Answering the call
Thursday, April 13, 2017 7:25 AM
PUTNAM COUNTY – When making a 911 call, the caller is often stressed or panicky and wants help as soon as possible. It is up to the dispatcher to provide that help.
This week, April 9 to April 15, is National Public Safety Telecommunicators Week, a time to recognize those dispatchers.
“A dispatcher has to multi-task,” said Deputy Brad Brubaker, the Putnam County 911 coordinator. “They have to dispatch what is needed to scene whether it be EMS, fire fighters, or law enforcement. At the same time, they are having to log when these safety service people go out and sometimes even take more calls that are coming in about an accident or a fire.”
Brubaker said dispatchers can’t be there physically, but must be the eyes and ears for the caller.
“They are trying to protect the caller the best they can,” he said. “It may mean telling them to get out of a burning building, or staying away from power lines that have come down in an accident.”
Brubaker said domestic situations can also be very stressful for a dispatcher. “They may have a caller that is screaming as someone tries to get into their home,” he said. “They do their best to help that person while they are dispatching law enforcement.
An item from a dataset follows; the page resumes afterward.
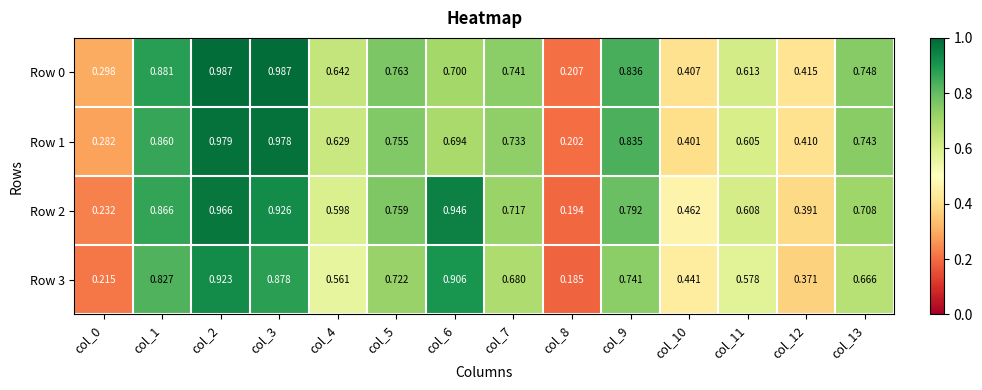

At how many categories does at least one series exceed 0?

14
It may mean telling them to lock themselves in a bathroom to get more time.”
Brubaker also said dispatchers have at least eight months on-the-job training before they are permitted to do dispatching on their own. This on-the-job training includes learning emergency medical dispatching.
“Sometime a dispatcher must talk a caller through doing CPR on someone until medics arrive,” he said. “Other times it may be helping a caller who has someone choking.”
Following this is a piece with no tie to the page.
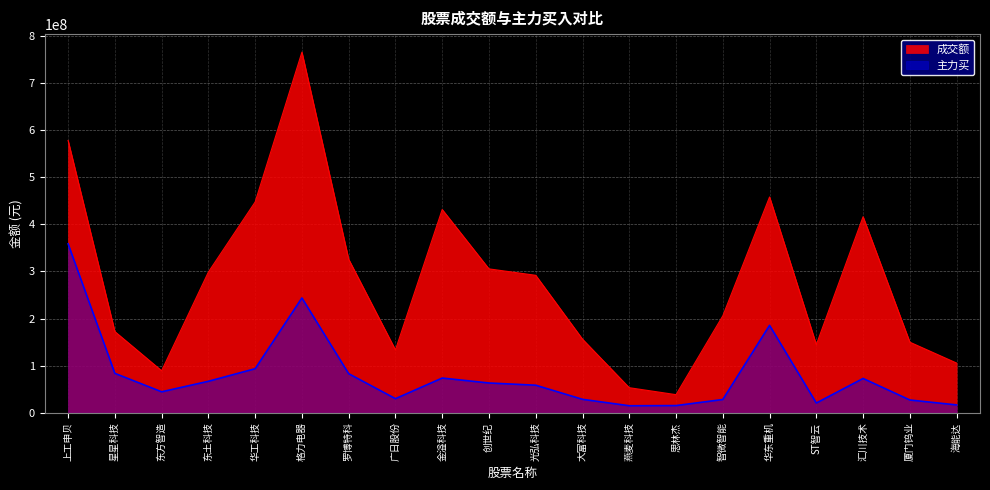

True or false: 成交额 and 主力买 intersect in this chart.

False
“It’s a very stressful career,” Brubaker admitted. “One minute you may get a call about someone who has locked their keys in the car and the next you may be instructing someone how to do CPR.”
Brubaker said they receive at least 5,000 911 calls yearly in Putnam County.
“I appreciate all these dispatchers do,” he said. Putnam County has nine full time and one part time dispatcher. Brubaker said he is giving a thermos with 911 on it and a hand-written note to each dispatcher for their service. He also will have a bouquet of flowers for the dispatchers to enjoy.
“We all need to say a special thank you this week if you meet a dispatcher,” he said. “They do an excellent job under very stressful situation.